The advantage of being able to systematically enumerate "all of the above except that guy" without any particular need to think about rank order has nothing to do with campaigning.


----------



## McG (20 Oct 2016)

It would seem the Liberals are less inclined to change the electoral process now that the process has given them a four year monopoly of power. Who could have predicted that?



> *PM backs away from electoral reform pledge*
> CTV News
> 19 Oct 16
> 
> ...


http://www.ctvnews.ca/politics/pm-backs-away-from-electoral-reform-pledge-1.3122167




> *Trudeau says government's popularity has dampened public's desire for electoral reform*
> Prime minister criticized for suggesting electorate might not be clamouring for change he promised
> Aaron Wherry
> CBC News
> ...


http://www.cbc.ca/news/politics/wherry-trudeau-electoral-reform-1.3811862


----------



## Kirkhill (20 Oct 2016)

Dammed cynical pills.....

Of course.  39% Blue, Bad.   39% Red, Double Plus Good.


----------



## Altair (20 Oct 2016)

Chris Pook said:
			
		

> Dammed cynical pills.....
> 
> Of course.  39% Blue, Bad.   39% Red, Double Plus Good.


Heh.

People were afraid that the Liberals would be in power indefinitely using ranked ballots.

People were afraid that PR would lead to never ending coalition governments.

Now they get criticized for backing down and doing nothing.

So...they can't win. Good that we established that.


----------



## SeaKingTacco (20 Oct 2016)

Not me. I am glad that they backed down. The criticism is that it was a damned stupid promise to make in the first place. 

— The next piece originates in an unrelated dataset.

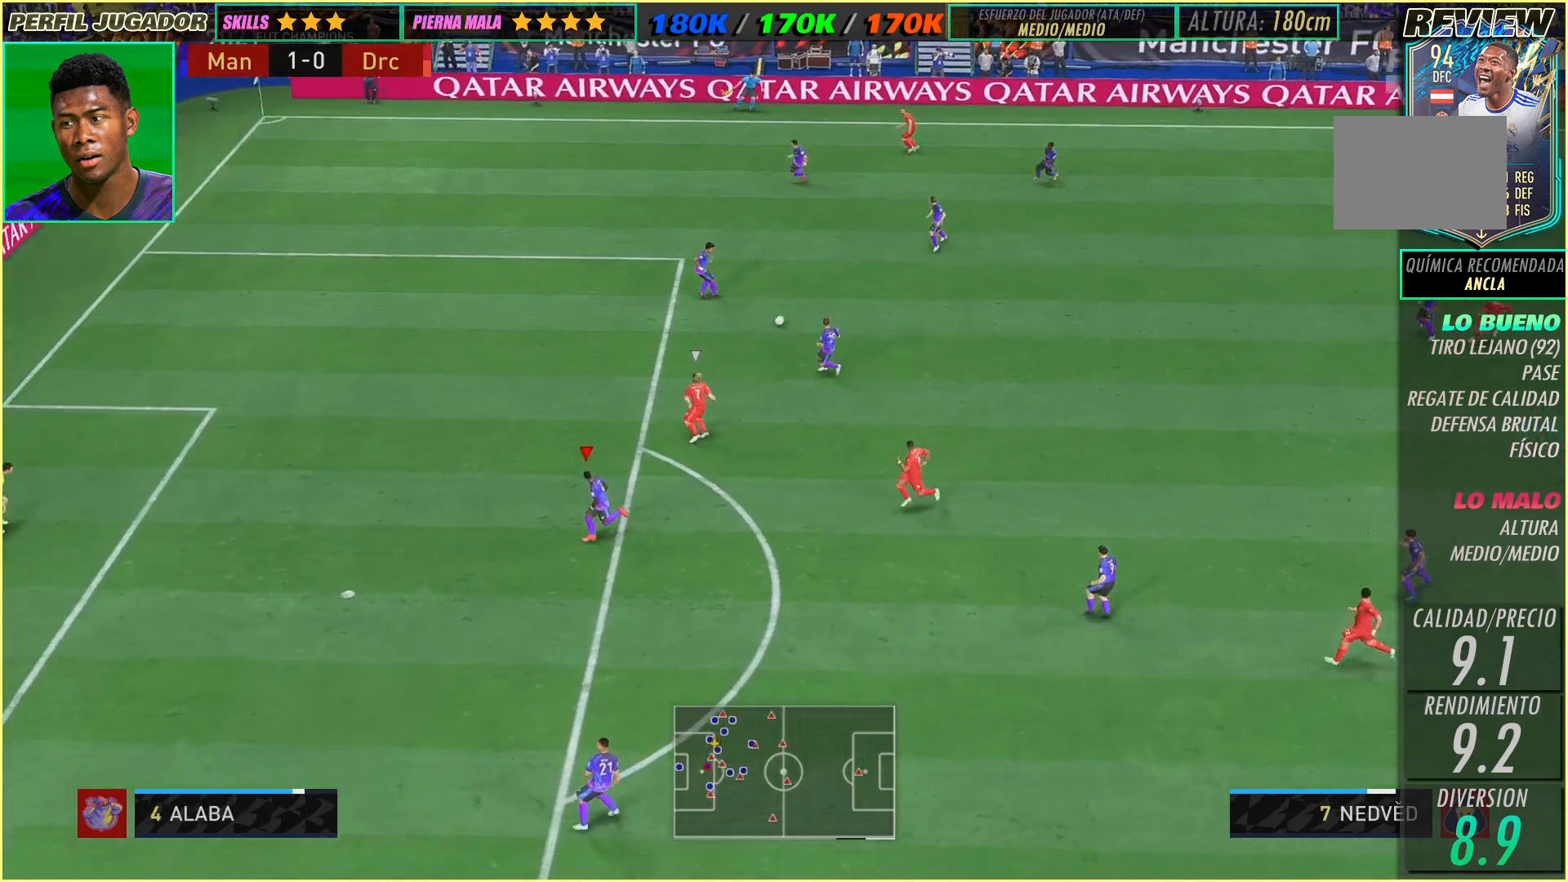
{"dt_ms": 500, "buttons": [], "left_stick": "up", "events": [[17, "left_stick", "center"], [67, "left_stick", "left"], [283, "left_stick", "up-left"], [417, "left_stick", "up"]]}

There are way too many unintended second and third order effects on the country to ram this thru.


----------



## PuckChaser (20 Oct 2016)

Altair said:
			
		

> Heh.
> 
> People were afraid that the Liberals would be in power indefinitely using ranked ballots.
> 
> ...


Great spin job, you really can't see past partisan views can you? This is a promise that wasn't needed and those who thought that are happy they aren't changing it. What people are attacking here, is the rationale for dumping the promise (which people knew was the reason all along): the system that gets them elected is the best system for Canada. It's the entitlement to govern that irks people.


----------



## Lightguns (20 Oct 2016)

Personally, I suspect this is dis-information.  Let everyone calm down, then introduce electoral reform in the house with max Lib MP attendance and push it through before opposition can organize.


----------



## Altair (20 Oct 2016)

PuckChaser said:
			
		

> Great spin job, you really can't see past partisan views can you? This is a promise that wasn't needed and those who thought that are happy they aren't changing it. What people are attacking here, is the rationale for dumping the promise (which people knew was the reason all along): the system that gets them elected is the best system for Canada. It's the entitlement to govern that irks people.


I went on record saying that they would not pass electoral reform without a referendum.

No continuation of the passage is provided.